▸ DATA TO PROCESS:

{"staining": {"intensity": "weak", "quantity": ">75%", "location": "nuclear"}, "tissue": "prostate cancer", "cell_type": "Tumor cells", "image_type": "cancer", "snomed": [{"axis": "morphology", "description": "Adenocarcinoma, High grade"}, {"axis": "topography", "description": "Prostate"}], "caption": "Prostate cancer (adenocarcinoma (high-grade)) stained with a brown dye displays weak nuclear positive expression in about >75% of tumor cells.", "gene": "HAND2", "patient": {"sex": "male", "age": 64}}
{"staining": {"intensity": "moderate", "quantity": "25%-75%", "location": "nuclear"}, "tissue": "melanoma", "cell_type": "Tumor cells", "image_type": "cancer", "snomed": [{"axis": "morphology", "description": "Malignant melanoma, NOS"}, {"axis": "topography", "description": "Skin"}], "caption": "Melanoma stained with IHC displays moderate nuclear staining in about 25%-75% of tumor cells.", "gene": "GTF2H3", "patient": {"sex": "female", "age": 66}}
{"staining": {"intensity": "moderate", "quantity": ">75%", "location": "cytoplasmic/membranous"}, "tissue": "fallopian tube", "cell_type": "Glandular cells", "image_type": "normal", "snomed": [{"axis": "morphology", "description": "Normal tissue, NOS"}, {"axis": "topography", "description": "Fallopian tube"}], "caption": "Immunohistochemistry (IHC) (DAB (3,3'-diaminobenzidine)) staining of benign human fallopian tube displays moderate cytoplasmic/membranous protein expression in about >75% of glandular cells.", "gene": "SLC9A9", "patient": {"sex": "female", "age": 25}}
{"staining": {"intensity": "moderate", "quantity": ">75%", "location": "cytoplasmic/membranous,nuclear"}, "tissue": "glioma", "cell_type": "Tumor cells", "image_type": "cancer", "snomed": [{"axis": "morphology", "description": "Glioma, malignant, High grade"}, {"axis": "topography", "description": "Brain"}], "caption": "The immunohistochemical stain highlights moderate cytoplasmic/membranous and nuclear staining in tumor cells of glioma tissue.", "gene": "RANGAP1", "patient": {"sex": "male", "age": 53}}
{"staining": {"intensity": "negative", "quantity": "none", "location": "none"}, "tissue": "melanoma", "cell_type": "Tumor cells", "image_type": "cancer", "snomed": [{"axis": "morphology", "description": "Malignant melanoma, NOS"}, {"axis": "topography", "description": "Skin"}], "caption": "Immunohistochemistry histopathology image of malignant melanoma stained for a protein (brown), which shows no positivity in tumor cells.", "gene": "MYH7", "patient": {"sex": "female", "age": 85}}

▸ THE PROBLEM:
In full and without change, transcribe the data above.

▸ RESPONSE FOR THIS EXERCISE:
{"staining": {"intensity": "weak", "quantity": ">75%", "location": "nuclear"}, "tissue": "prostate cancer", "cell_type": "Tumor cells", "image_type": "cancer", "snomed": [{"axis": "morphology", "description": "Adenocarcinoma, High grade"}, {"axis": "topography", "description": "Prostate"}], "caption": "Prostate cancer (adenocarcinoma (high-grade)) stained with a brown dye displays weak nuclear positive expression in about >75% of tumor cells.", "gene": "HAND2", "patient": {"sex": "male", "age": 64}}
{"staining": {"intensity": "moderate", "quantity": "25%-75%", "location": "nuclear"}, "tissue": "melanoma", "cell_type": "Tumor cells", "image_type": "cancer", "snomed": [{"axis": "morphology", "description": "Malignant melanoma, NOS"}, {"axis": "topography", "description": "Skin"}], "caption": "Melanoma stained with IHC displays moderate nuclear staining in about 25%-75% of tumor cells.", "gene": "GTF2H3", "patient": {"sex": "female", "age": 66}}
{"staining": {"intensity": "moderate", "quantity": ">75%", "location": "cytoplasmic/membranous"}, "tissue": "fallopian tube", "cell_type": "Glandular cells", "image_type": "normal", "snomed": [{"axis": "morphology", "description": "Normal tissue, NOS"}, {"axis": "topography", "description": "Fallopian tube"}], "caption": "Immunohistochemistry (IHC) (DAB (3,3'-diaminobenzidine)) staining of benign human fallopian tube displays moderate cytoplasmic/membranous protein expression in about >75% of glandular cells.", "gene": "SLC9A9", "patient": {"sex": "female", "age": 25}}
{"staining": {"intensity": "moderate", "quantity": ">75%", "location": "cytoplasmic/membranous,nuclear"}, "tissue": "glioma", "cell_type": "Tumor cells", "image_type": "cancer", "snomed": [{"axis": "morphology", "description": "Glioma, malignant, High grade"}, {"axis": "topography", "description": "Brain"}], "caption": "The immunohistochemical stain highlights moderate cytoplasmic/membranous and nuclear staining in tumor cells of glioma tissue.", "gene": "RANGAP1", "patient": {"sex": "male", "age": 53}}
{"staining": {"intensity": "negative", "quantity": "none", "location": "none"}, "tissue": "melanoma", "cell_type": "Tumor cells", "image_type": "cancer", "snomed": [{"axis": "morphology", "description": "Malignant melanoma, NOS"}, {"axis": "topography", "description": "Skin"}], "caption": "Immunohistochemistry histopathology image of malignant melanoma stained for a protein (brown), which shows no positivity in tumor cells.", "gene": "MYH7", "patient": {"sex": "female", "age": 85}}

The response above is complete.